Lines from the one containing "Ольга Никонорова" through the last line of the data below are to be returned exactly; leave out the rest.

=== Transcribed page contents ===
== Segment start ==
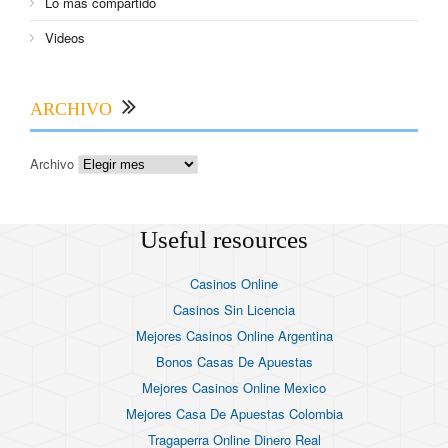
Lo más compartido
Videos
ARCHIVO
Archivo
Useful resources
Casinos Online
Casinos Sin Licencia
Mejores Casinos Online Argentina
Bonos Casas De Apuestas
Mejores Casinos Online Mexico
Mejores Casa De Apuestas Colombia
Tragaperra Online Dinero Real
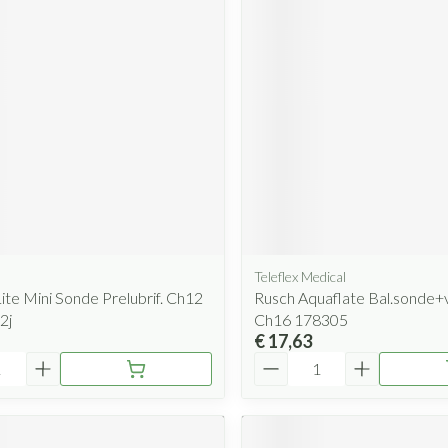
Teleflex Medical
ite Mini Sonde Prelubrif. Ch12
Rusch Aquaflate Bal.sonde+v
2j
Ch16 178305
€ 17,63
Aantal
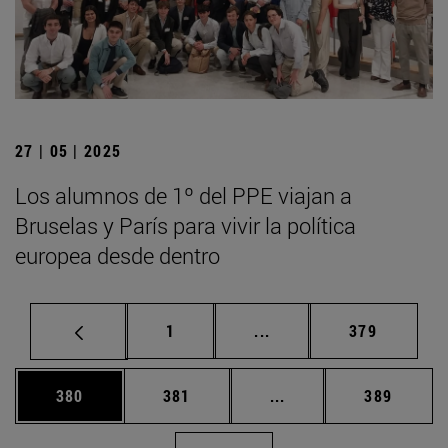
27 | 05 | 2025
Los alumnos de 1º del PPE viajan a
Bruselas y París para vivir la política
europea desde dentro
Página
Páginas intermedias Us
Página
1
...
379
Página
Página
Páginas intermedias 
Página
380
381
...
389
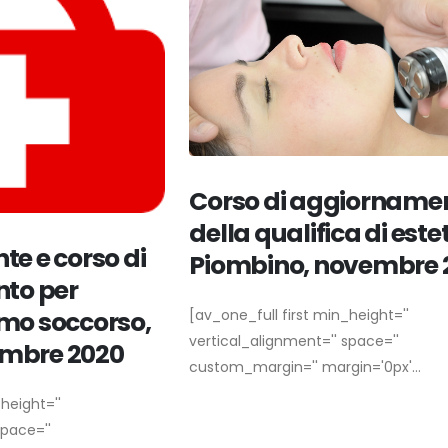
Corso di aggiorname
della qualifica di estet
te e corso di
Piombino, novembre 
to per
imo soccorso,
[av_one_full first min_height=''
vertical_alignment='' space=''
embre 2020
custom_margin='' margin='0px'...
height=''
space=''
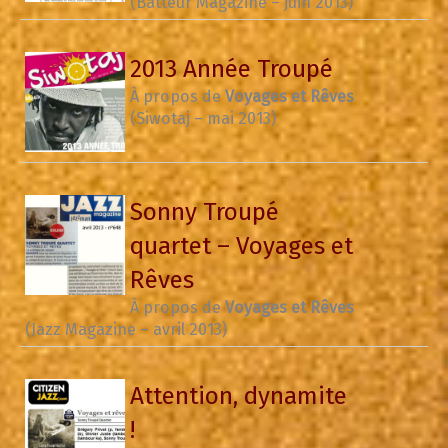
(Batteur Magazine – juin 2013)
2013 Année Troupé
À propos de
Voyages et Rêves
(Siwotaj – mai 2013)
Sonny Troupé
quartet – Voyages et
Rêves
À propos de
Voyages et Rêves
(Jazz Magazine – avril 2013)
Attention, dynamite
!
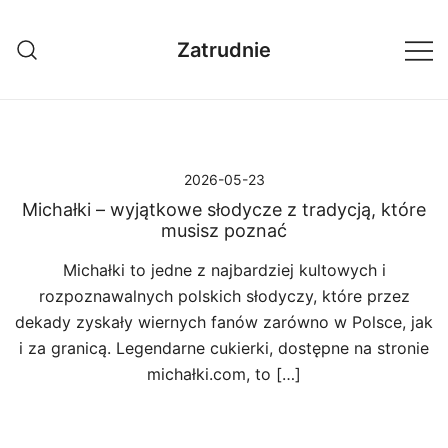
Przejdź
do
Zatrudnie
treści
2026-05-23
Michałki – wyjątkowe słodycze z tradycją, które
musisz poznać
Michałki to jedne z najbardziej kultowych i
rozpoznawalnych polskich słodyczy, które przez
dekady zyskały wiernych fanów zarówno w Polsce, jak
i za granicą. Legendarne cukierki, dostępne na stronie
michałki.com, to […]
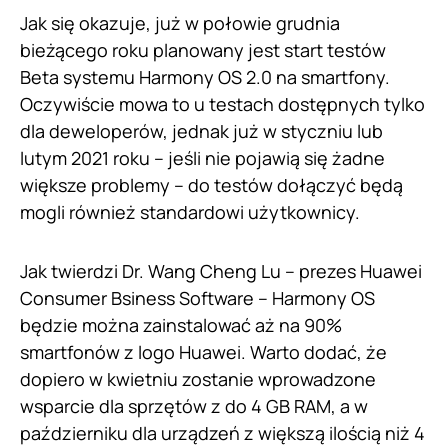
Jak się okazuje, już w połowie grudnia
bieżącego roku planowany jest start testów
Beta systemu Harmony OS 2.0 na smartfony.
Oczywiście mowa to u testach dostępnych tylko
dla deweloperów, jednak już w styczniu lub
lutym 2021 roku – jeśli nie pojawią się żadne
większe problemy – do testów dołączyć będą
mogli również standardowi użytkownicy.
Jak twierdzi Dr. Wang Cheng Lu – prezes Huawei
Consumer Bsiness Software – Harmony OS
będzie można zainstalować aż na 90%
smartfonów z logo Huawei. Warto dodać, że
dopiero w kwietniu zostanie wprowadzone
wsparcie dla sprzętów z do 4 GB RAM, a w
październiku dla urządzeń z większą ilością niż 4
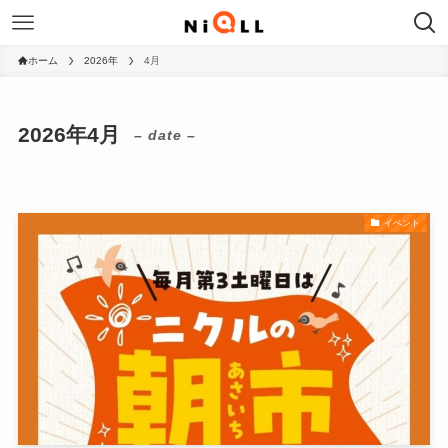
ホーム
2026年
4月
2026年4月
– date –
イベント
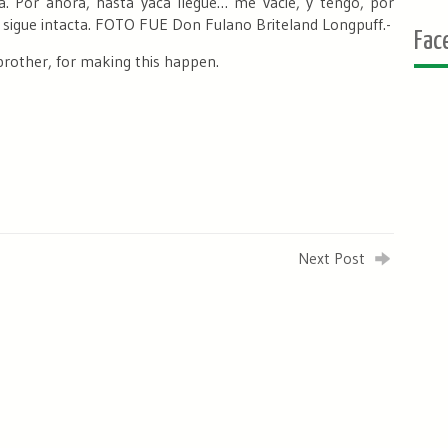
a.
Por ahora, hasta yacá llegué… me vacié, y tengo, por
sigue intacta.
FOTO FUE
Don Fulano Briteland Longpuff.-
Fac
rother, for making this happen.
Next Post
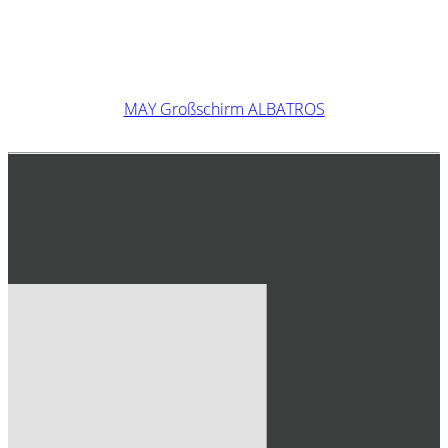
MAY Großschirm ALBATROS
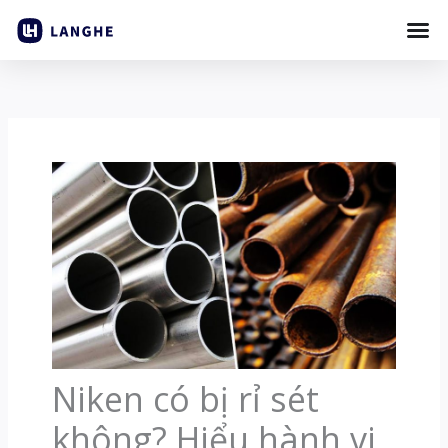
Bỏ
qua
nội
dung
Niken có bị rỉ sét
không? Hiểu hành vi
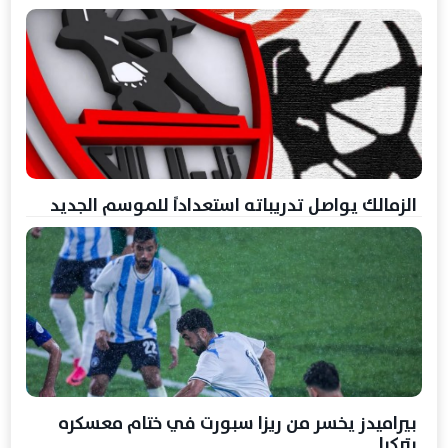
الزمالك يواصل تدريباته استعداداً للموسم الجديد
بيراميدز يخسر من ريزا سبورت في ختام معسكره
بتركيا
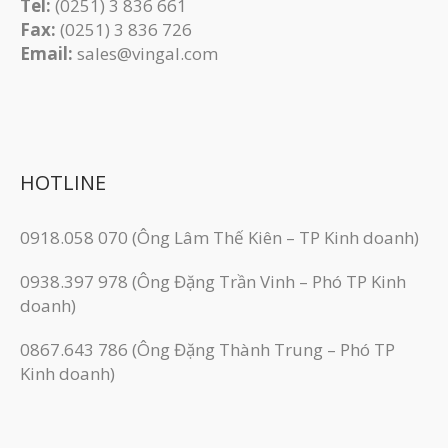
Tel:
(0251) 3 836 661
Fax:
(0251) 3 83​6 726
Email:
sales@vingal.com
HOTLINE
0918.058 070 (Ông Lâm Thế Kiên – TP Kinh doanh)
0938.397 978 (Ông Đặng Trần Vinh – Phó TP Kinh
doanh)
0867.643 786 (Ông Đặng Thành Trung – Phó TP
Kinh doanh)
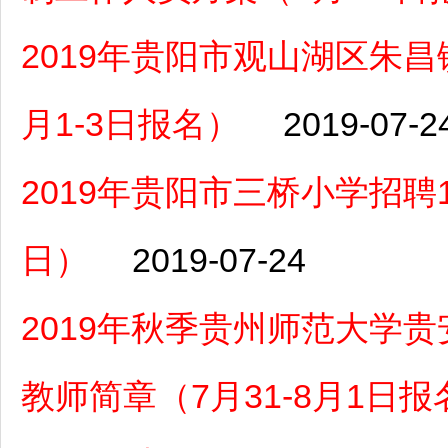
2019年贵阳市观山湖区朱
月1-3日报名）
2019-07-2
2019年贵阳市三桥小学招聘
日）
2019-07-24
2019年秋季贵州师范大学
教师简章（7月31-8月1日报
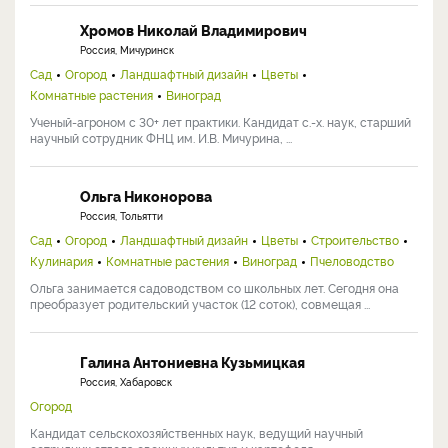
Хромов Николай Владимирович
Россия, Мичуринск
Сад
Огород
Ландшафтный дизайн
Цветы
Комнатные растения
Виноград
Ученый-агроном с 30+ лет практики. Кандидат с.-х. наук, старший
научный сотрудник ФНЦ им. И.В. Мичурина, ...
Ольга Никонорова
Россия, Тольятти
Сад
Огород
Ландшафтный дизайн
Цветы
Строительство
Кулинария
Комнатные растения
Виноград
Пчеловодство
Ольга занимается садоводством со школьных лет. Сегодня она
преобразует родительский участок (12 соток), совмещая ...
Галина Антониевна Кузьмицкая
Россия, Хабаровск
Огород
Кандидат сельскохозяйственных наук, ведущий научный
== Segment end ==
=== Result ===
Ольга Никонорова
Россия, Тольятти
Сад
Огород
Ландшафтный дизайн
Цветы
Строительство
Кулинария
Комнатные растения
Виноград
Пчеловодство
Ольга занимается садоводством со школьных лет. Сегодня она
преобразует родительский участок (12 соток), совмещая ...
Галина Антониевна Кузьмицкая
Россия, Хабаровск
Огород
Кандидат сельскохозяйственных наук, ведущий научный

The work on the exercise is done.